Mit fast zwanzig spannenden Mitreisenden und Gesprächspartnern bin ich auf Dialogreise mit Newtrade zum Thema öffentliche Beschaffung.

Zwei Tage Bangladesch, ich bin erschlagen von den vielen Eindrücken. Wegen der kulturellen oder landschaftlichen Schönheit kommt man hier nicht her. Alles liegt unter einer dicken Staubschicht, 17 Millionen Einwohner ohne funktionierenden öffentlichen Verkehr sprechen ihre eigene Sprache. Und jeden Tag kommen 2000 dazu.

In der Stadt Dhaka gibt es allein 5.000 Textilfabriken, die für den Export arbeiten. Unsere diversen Gesprächspartner sagen uns, dass Bangladesch wesentlich besser aufgestellt sei, als sein Ruf. Es sind auch einige Verbesserungen im Bereich Gebäudeschutz und Umweltperformence durchgeführt worden. Die neuen Vereinbarungen haben zu mehr Transparenz und Überwachung geführt. Aber das Textilbündnis ist allerdings weitgehend unbekannt. Zu viele ausländische Initiativen wurden nach dem Rana Plaza Unglück initiiert. Die Lage ist unübersichtlich – die Politiker aufgrund der internationalen Interventionen auch nicht erfreut.

Unruhen nach Gewerkschaftsstreik

Die Lage ist nach dem Gewerkschaftsstreik im Dezember sehr aufgeheizt. 1.600 Arbeiter*innen stehen auf schwarzen Listen und werden nie wieder Arbeit in dieser Textilindustrie bekommen, 44 Menschen wurden festgenommen. Und wer in Bangladesch im Gefängnis sitzt, kommt so schnell nicht wieder raus.

In diesen Unruhen ist auch Nazmas Aktars Büro in Ashulia geschlossen worden. Ihr geht es aber gut, sie hat sich mit 16 anderen Frauenorganisationen zu einer Plattform „Women Workers‘ Voices“ zusammen geschlossen, um mehr Einigkeit und Durchsetzungskraft im Kampf für mehr Frauenrechte und bessere Löhne zu entfalten.

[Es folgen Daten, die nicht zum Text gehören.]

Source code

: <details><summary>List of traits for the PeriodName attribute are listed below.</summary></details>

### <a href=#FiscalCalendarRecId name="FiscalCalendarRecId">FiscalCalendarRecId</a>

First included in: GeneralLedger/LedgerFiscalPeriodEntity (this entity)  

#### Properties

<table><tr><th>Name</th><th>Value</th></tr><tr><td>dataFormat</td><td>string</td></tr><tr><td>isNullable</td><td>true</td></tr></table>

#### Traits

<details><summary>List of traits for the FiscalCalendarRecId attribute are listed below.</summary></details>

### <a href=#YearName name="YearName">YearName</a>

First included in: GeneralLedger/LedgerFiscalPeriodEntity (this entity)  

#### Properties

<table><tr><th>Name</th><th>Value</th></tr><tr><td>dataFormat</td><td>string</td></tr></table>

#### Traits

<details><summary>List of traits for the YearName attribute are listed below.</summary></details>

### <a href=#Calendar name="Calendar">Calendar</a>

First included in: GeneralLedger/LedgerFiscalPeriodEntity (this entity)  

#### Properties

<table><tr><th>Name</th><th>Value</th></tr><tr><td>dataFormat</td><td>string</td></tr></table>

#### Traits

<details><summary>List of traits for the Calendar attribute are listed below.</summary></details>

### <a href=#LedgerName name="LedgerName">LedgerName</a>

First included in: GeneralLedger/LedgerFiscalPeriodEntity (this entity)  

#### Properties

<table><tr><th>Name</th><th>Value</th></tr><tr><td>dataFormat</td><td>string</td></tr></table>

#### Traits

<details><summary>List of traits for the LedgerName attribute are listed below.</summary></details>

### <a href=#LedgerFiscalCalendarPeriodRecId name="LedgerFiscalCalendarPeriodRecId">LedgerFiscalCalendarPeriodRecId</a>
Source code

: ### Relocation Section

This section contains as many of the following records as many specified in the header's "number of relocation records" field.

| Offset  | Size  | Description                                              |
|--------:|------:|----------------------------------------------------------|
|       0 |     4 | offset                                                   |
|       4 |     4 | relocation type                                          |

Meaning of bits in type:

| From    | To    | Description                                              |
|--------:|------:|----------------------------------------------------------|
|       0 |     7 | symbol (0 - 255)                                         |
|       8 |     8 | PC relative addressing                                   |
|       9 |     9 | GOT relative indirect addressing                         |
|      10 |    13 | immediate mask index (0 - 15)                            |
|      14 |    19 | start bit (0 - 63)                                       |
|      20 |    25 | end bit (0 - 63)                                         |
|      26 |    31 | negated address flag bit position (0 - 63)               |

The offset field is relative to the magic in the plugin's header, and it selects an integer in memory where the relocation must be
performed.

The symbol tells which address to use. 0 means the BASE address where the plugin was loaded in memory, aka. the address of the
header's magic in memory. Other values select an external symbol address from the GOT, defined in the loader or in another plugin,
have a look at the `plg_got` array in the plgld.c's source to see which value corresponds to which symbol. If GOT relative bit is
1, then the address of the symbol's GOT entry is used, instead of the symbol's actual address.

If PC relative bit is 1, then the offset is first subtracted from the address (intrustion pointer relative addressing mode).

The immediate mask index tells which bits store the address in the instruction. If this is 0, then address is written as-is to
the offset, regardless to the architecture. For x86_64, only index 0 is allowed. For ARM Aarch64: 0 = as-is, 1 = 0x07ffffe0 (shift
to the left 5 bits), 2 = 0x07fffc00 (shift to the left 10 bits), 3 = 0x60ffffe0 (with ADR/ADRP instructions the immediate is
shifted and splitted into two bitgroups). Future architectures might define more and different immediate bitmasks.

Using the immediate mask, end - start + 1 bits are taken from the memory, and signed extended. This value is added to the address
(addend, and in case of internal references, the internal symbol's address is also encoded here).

Gewerkschaftsfreiheit und existenzsichernde Löhne

An das Thema Gewerkschaftsfreiheit und existenzsicherndes Löhne wagt sich kein Unternehmer und kein Politiker. Der Mindestlohn beträgt 5.300 Taca, umgerechnet sind das ca. 61 Euro. Davon kann man selbst in Bangladesch nicht leben. Daher sind viele Näherinnen bereit, Überstunden zu machen, die dann doppelt vergütet werden müssen. Mindestens das Doppelte, besser das Dreifache wäre notwendig, um Miete, Strom, Essen, Transport, Gesundheitsversorgung und Schulgeld für die Kinder zahlen zu können. Aber die Löhne einfach anheben geht auch nicht, mit Myanmar oder Äthiopien warten schon die Wettbewerber. Die Angst ist sehr groß, dass die Karawane einfach weiterzieht. Auch gibt es Untersuchungen, die zeigen, dass einerseits die Löhne seit 2011 geringer wurden (Inflation von 7 Prozent aber keine Lohnerhöhung) aber auch die Margen der Fabrikbesitzer zurückgegangen sind.  Hier sind jetzt die Käufer in der Pflicht, die Marken, Handelsketten und auch die öffentliche Hand, stärker Druck auszuüben, und gleichzeitig Preise zu zahlen, die eine Lohnverbesserung erlauben. Es scheint eine Illusion, es ist aber die einzige Möglichkeit. Es liegt noch ein sehr langer Weg vor uns.